友達……というには少し違いますけど、まぁそういう解釈でいいです」

『ふーん、あっそ。ま、ここに来るまでに周囲の人に誤解されないように気を付けな。

警察を呼ばれたら面倒くさいから』

「?、はい」

『それじゃあ、また後ほど』

「はい、それじゃ」

久々の長電話を終え、携帯を乱雑にポケットに突っ込んだ。

そして部屋に入り、シャワーを浴びた後、

ルカに状況を話しルカを連れ約束の場所へ向かった。

「あーくん、今からどこ行くの?」

「ああ、外食しようと思ってな」

「へー」

然程興味がないのか反応が適当な気がする。

五分ほど歩き、指定されていたレストランに着いた。

「ここか」

「おや、思っていたよりも早かったね」

店先には俺を呼び出した張本人、会長がいた。

「何事も迅速に、をモットーにしてますので」

「白々しいね」

「潔白だからですよ」

「成る程。

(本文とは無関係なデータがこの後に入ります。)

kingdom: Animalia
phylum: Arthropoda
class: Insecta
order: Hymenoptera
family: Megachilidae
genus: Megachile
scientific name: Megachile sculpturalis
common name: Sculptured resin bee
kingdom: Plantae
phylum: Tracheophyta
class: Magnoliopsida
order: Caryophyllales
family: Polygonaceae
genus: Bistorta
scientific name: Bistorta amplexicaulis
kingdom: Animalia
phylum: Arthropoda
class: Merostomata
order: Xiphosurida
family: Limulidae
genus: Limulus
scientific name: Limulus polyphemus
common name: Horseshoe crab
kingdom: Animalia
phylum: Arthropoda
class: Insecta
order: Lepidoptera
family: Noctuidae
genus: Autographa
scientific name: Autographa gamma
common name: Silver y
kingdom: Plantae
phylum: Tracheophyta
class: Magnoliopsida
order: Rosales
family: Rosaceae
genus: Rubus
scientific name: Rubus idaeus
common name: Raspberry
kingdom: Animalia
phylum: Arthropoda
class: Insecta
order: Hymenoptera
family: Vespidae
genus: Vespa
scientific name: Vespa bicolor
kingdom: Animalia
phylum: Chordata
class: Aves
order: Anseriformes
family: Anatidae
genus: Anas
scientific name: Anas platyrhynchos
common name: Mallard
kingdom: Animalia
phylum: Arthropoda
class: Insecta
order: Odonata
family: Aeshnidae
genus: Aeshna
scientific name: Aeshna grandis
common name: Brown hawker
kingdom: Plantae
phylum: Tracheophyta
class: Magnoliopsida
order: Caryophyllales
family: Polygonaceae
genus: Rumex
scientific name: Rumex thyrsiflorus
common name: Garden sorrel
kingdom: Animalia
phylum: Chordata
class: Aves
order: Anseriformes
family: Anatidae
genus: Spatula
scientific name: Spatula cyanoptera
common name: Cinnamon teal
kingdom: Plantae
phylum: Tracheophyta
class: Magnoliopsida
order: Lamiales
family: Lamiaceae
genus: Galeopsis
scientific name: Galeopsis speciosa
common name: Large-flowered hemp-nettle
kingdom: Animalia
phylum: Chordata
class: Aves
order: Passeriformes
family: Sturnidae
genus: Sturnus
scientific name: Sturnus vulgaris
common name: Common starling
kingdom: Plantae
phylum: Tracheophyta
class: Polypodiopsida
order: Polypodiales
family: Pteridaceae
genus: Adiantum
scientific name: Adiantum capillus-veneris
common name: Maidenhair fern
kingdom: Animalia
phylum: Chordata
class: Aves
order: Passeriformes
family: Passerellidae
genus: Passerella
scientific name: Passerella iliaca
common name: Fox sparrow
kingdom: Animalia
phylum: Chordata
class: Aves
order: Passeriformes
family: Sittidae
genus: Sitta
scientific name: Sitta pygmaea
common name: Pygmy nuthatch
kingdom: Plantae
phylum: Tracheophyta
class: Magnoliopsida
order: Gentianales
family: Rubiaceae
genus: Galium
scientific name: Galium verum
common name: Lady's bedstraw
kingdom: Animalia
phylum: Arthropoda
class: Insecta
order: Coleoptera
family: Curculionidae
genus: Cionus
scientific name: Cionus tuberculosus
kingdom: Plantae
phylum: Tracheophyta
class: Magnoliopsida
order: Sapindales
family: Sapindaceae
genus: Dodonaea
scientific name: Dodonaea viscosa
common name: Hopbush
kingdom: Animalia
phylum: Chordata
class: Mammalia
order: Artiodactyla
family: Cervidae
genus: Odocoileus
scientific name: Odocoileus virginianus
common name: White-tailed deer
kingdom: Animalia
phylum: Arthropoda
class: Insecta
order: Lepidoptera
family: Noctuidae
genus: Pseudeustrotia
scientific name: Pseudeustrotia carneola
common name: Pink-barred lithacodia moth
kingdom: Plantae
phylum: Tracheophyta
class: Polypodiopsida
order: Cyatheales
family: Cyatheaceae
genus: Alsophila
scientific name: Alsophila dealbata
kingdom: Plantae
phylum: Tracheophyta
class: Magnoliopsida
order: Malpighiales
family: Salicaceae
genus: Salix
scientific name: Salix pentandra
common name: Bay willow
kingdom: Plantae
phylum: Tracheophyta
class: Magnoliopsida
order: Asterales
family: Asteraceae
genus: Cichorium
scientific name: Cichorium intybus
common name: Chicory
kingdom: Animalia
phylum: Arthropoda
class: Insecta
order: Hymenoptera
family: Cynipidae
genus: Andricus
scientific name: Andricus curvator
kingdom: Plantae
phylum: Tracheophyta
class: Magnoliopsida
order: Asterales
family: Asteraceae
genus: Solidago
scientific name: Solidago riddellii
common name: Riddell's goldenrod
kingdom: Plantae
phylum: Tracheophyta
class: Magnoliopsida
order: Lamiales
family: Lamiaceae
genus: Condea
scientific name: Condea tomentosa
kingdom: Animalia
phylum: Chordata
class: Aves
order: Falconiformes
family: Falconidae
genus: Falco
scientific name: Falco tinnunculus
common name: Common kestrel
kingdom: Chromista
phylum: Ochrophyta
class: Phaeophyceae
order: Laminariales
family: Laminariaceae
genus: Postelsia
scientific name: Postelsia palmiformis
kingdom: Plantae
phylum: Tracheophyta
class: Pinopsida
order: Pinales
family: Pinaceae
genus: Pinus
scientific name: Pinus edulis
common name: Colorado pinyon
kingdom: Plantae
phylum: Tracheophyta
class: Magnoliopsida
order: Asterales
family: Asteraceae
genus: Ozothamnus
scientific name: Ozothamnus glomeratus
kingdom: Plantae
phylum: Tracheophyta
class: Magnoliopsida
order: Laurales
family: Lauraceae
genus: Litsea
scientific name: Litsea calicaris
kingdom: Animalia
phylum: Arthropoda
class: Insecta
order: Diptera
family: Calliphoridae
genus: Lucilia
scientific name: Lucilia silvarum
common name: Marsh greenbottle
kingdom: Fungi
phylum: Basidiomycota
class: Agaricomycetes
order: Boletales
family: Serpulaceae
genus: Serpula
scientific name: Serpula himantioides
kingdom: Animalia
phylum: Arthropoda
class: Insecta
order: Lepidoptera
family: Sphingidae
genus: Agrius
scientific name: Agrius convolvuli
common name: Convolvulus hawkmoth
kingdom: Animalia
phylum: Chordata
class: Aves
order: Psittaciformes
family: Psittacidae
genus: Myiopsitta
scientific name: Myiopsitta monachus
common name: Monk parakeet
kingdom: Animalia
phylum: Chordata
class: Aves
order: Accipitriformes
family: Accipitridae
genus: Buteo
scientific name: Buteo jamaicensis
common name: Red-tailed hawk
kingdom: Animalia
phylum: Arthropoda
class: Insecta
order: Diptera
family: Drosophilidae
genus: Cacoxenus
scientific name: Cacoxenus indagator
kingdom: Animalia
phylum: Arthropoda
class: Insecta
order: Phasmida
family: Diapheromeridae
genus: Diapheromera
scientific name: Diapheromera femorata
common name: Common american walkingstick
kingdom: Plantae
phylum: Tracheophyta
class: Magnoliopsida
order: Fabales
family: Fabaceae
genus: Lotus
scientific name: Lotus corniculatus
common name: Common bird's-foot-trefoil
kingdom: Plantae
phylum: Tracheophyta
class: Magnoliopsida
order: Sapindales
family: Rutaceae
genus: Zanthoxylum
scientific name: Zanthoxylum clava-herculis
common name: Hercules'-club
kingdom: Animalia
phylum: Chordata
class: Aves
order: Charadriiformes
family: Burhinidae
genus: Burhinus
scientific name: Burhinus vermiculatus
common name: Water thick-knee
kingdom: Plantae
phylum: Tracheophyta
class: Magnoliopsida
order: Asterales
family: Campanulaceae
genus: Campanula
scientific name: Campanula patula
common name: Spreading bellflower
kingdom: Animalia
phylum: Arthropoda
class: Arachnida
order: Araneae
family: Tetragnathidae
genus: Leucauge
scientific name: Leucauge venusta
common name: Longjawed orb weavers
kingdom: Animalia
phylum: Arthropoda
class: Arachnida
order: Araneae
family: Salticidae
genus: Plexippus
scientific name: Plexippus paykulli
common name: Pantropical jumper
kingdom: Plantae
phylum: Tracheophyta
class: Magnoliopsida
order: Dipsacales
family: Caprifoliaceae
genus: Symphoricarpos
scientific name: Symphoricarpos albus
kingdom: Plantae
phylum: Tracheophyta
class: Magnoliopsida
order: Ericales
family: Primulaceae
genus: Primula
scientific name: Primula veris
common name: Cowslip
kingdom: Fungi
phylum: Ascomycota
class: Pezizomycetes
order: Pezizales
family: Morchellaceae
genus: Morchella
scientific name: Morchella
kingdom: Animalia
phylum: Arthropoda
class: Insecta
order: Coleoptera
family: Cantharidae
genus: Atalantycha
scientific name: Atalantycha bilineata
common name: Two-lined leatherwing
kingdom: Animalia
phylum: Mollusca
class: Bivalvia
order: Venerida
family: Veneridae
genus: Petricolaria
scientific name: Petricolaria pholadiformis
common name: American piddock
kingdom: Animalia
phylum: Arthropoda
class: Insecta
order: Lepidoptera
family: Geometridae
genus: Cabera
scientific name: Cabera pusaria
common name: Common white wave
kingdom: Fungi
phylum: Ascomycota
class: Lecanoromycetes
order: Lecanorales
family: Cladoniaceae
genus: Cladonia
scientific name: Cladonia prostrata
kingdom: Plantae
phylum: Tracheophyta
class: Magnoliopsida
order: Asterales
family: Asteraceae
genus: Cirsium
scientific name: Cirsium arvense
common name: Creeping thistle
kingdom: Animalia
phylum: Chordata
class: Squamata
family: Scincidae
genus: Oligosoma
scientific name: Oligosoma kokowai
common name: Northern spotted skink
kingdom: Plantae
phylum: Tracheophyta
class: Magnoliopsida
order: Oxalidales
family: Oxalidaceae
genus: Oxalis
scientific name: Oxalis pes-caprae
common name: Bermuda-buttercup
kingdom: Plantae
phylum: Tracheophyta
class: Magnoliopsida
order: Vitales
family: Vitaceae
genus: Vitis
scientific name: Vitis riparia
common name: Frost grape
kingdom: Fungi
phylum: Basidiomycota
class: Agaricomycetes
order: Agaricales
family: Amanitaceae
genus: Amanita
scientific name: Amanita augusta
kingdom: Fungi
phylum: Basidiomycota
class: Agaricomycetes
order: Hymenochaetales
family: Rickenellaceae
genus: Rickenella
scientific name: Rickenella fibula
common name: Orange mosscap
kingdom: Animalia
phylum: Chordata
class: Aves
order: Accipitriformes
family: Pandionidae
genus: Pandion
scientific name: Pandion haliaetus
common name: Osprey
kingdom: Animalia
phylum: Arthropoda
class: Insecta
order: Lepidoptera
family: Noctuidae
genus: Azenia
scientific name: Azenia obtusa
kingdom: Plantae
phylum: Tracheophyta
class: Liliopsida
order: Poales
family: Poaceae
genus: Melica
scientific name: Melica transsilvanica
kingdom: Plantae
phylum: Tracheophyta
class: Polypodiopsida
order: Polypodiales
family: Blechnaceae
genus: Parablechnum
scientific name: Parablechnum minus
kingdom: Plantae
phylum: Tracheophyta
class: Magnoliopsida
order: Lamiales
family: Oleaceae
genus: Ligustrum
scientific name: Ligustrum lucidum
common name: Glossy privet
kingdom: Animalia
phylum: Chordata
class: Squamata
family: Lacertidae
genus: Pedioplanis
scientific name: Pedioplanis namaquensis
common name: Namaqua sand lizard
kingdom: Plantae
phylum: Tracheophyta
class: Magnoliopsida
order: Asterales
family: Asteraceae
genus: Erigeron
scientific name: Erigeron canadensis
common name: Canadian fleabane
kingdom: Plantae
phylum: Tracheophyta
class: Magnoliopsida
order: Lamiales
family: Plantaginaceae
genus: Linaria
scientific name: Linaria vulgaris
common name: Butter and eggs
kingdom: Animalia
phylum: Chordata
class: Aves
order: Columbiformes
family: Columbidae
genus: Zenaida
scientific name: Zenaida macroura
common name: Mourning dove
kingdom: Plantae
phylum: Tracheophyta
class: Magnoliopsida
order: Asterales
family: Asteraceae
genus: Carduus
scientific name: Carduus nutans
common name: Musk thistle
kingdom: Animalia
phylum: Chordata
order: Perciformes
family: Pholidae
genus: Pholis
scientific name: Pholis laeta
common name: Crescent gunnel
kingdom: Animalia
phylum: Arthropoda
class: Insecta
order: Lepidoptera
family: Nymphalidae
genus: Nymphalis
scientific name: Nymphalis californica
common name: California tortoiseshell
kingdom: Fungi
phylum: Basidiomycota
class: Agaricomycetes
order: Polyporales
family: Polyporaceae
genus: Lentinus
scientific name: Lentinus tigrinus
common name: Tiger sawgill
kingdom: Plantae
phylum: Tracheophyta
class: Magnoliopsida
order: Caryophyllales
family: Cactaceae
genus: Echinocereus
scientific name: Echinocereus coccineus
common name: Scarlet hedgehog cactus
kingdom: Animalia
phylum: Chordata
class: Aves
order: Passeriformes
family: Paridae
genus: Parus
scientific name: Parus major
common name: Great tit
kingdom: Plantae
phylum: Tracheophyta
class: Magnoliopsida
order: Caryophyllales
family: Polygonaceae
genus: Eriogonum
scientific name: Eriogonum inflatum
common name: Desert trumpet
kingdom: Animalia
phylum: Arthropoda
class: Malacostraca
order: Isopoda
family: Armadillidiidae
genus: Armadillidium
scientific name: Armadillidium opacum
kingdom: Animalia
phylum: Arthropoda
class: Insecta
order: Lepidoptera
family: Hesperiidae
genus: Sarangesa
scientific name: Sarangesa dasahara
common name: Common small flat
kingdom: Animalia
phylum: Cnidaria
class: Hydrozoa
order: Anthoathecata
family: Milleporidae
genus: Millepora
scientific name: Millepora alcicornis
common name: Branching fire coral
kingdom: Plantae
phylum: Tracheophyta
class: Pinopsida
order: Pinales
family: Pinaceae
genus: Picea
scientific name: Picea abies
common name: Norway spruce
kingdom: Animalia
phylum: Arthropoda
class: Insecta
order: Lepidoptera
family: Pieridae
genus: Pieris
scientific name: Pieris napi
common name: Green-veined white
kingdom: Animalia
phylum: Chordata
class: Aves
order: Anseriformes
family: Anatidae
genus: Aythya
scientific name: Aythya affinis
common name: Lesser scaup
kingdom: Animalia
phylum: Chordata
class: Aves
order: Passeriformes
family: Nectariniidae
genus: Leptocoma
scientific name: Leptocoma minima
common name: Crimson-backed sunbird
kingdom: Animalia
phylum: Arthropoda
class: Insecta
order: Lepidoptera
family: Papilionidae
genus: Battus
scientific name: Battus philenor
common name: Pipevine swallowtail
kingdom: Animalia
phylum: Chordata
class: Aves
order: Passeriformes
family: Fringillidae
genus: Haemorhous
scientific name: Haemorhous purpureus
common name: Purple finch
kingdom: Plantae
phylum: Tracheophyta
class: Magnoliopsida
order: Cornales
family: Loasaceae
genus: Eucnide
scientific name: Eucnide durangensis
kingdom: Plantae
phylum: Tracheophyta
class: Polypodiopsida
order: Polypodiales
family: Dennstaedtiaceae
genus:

……仕事も早けりゃ、手も早いというわけだ」

「手が早い?何のことですか?」

「それは店に這入ってのお楽しみということで」

いつも通りの軽口を叩くノルマを達成した所で店先で話すのもなんなので、店内へと這入る。

事前に予約していたのか、奥の個室に通された。店内は落ち着いた雰囲気で、周りを見る限りパスタやピザといったイタリアン系の料理専門だろうか。

時間も時間なので、学生で賑わっていたが個室を予約していたのは流石と言わざるを得ない。

俺の右手を握っているルカも物珍しそうに店内を見回している。

「こっちだよ」

会長に先導される形で店内を進む。

「つーか、食事するだけなら予約する必要無いんじゃないんですか?」

「こんな人目が付くところで私と食事したいのかい?」

「俺は別に構いませんけど」

「おや、意外だ。私と食事するのが嫌だとと思っていたんだが………。でも、私が構うから駄目だ」

「ワガママっすね」

「そうでもないさ。人間なんてこんなものだよ。自分の要求しか通そうとしない。それに一対一なら構わないかもしれないがそこの幼女が居るなら、個室の方が都合が良いだろう?」

そう言い、ルカの方をちらりと見る。

「………まあ、そうっすね。通報されても困りますし」

「はは、面白いけど、君にとっては笑えなさそうだね」

「ええ、本当に、………笑えない」

「私は笑うけどね」

「あなたは、まぁ、そうでしょうね」

この人、俺が死にかけていても助けずに腹を抱えて笑っていそうだ。腹抱えて笑う姿が全く想像できないが。

その一言で会話を打ち切り、個室のドアを開けた。

室内は十人は余裕で入れそうなスペースを有していた。

テーブルにはディナープレートや各種フォークとナイフ、グラスが置かれていた。

流石にグラスは一個しか置かれていないが、そこは学生が利用する店ならではと言うことか。

そして、それ以上に気になる存在が椅子に腰掛けていた。